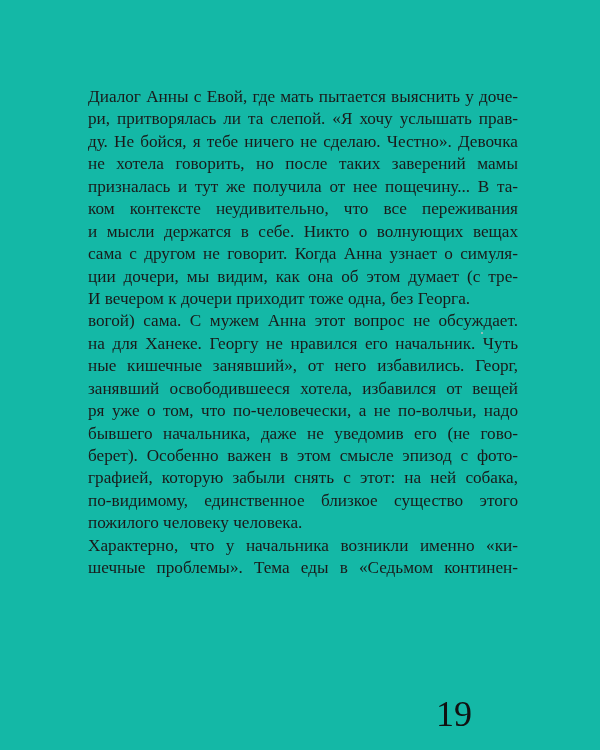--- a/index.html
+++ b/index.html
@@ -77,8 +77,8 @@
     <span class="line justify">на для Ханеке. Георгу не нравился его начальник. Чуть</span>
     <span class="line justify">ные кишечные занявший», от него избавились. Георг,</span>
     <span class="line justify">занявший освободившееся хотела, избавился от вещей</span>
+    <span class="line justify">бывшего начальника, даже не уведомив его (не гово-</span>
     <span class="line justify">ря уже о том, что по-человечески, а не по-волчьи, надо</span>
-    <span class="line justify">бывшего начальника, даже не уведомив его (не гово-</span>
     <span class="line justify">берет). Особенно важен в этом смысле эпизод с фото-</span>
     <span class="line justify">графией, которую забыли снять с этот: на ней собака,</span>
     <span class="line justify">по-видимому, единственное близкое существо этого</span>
#####
What needs to be done
Nothing but the line with "эпизод с фото-</span>" and the lines after it, through the end of the material, should appear in the output, word for word.

Answer section
     <span class="line justify">берет). Особенно важен в этом смысле эпизод с фото-</span>
     <span class="line justify">графией, которую забыли снять с этот: на ней собака,</span>
     <span class="line justify">по-видимому, единственное близкое существо этого</span>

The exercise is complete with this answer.